A model cannot read your mind. It can guess, and those guesses are more likely to be wrong if you don't give it the right input, and model performance gets worse if not steered/curated properly. The output depends on the input.

https://medium.com/@adambaitch/the-model-vs-the-harness-whic... | https://aakashgupta.medium.com/2025-was-agents-2026-is-agent... | https://x.com/Hxlfed14/status/2028116431876116660 | https://www.langchain.com/blog/the-anatomy-of-an-agent-harne...

(I don't think anecdotes are useful in these comparisons, but I'll throw mine in anyway: I use GPT-5.4, GPT-5.3-Codex, Gemini-3-Pro, Opus, Sonnet, at work every week. I then switch to GLM-5.1, K2-Thinking. Other than how chatty they get, and how they handle planning, I get the same results. Sometimes they're great, sometimes I spent an hour trying to coax them towards the solution I want. The more time I spend describing the problem and solution and feeding them data, the better the results, regardless of model.

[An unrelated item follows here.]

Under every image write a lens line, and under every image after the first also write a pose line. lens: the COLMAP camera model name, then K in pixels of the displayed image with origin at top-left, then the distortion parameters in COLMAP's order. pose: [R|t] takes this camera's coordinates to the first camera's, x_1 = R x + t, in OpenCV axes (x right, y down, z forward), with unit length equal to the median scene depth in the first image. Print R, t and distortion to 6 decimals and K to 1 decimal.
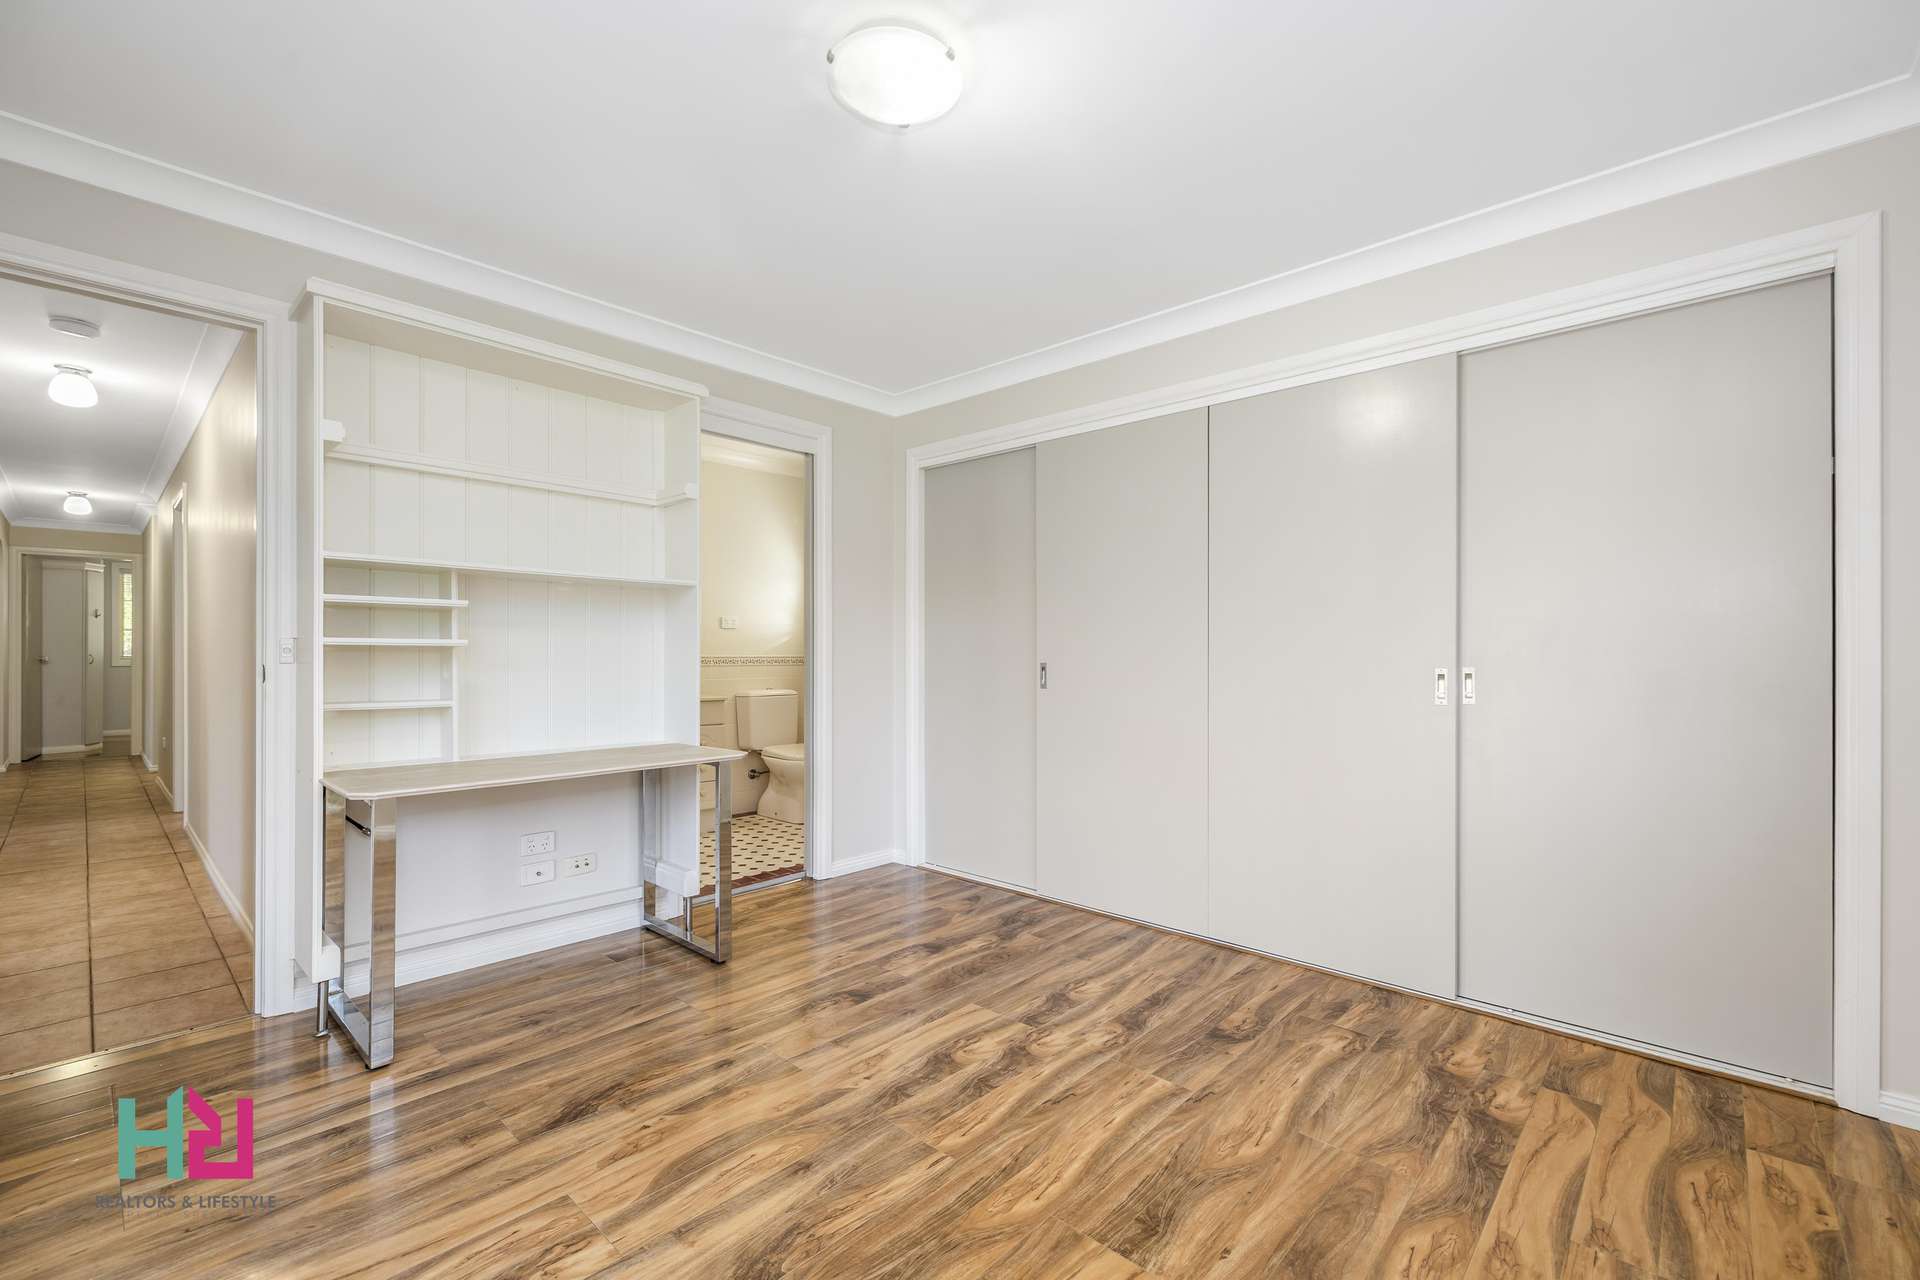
lens RADIAL K [[814.6, 0, 964.7], [0, 814.6, 650.5], [0, 0, 1]] dist [0.000715, -0.000191]
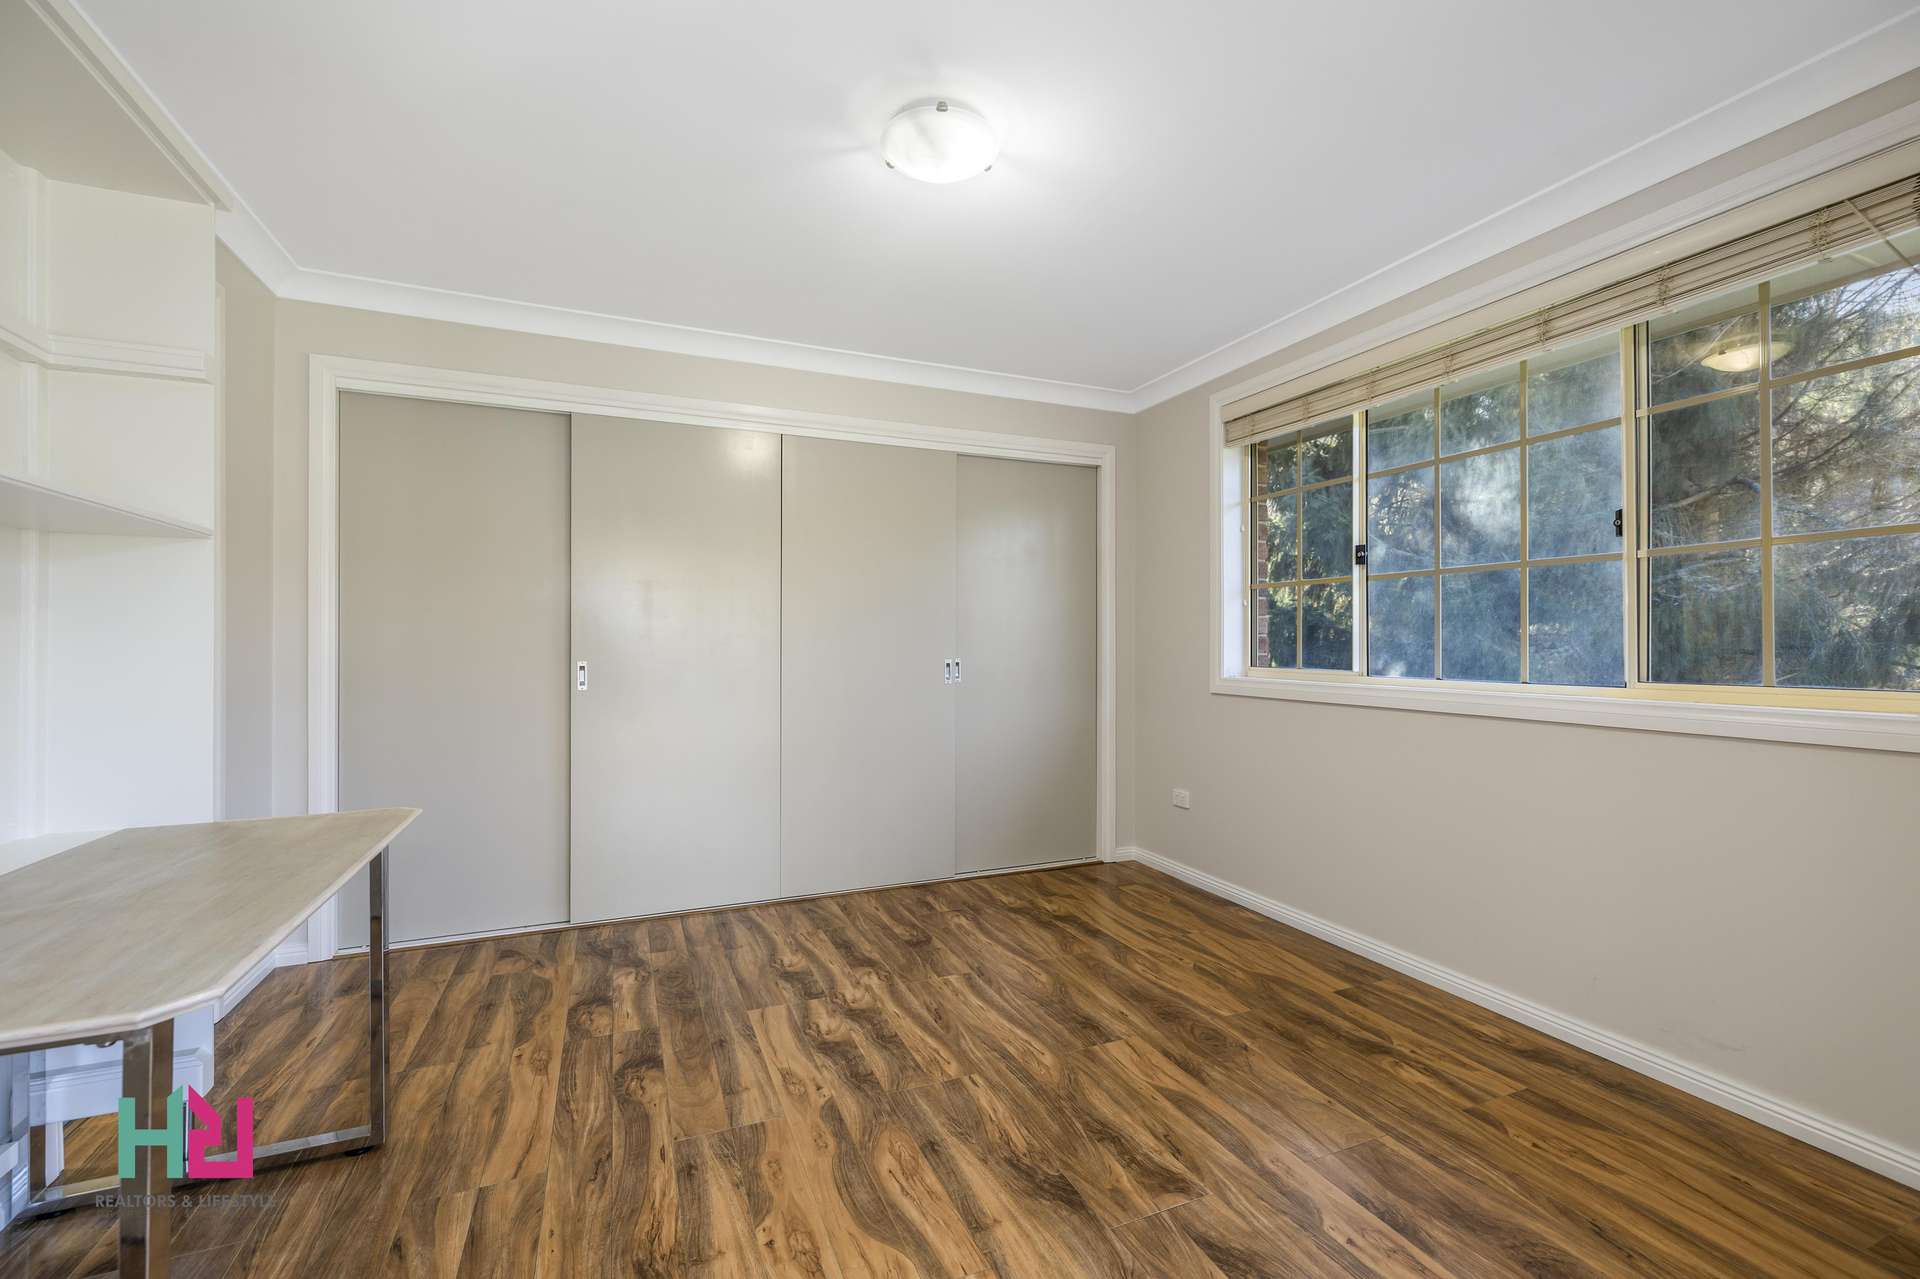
lens RADIAL K [[814.6, 0, 964.4], [0, 814.6, 635.0], [0, 0, 1]] dist [0.000715, -0.000191]
pose [[0.408938, 0.007032, 0.912535, -0.862705], [0.000267, 0.999969, -0.007825, -0.010894], [-0.912562, 0.003443, 0.408923, 0.400227]]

The biggest problem I run into lately is every website in the world is blocking WebFetch so I have to manually download docs, which sucks. And for 90% of my coding and system work, I see no difference between M2.5 and SOTA models, because there's only so much better you can get at writing a simple script or function or navigating a shell. This is why Anthropic themselves have always told people to use Sonnet to orchestrate complex work, and Haiku for subagents. But of course they want you to pay for Opus, because they want your money.)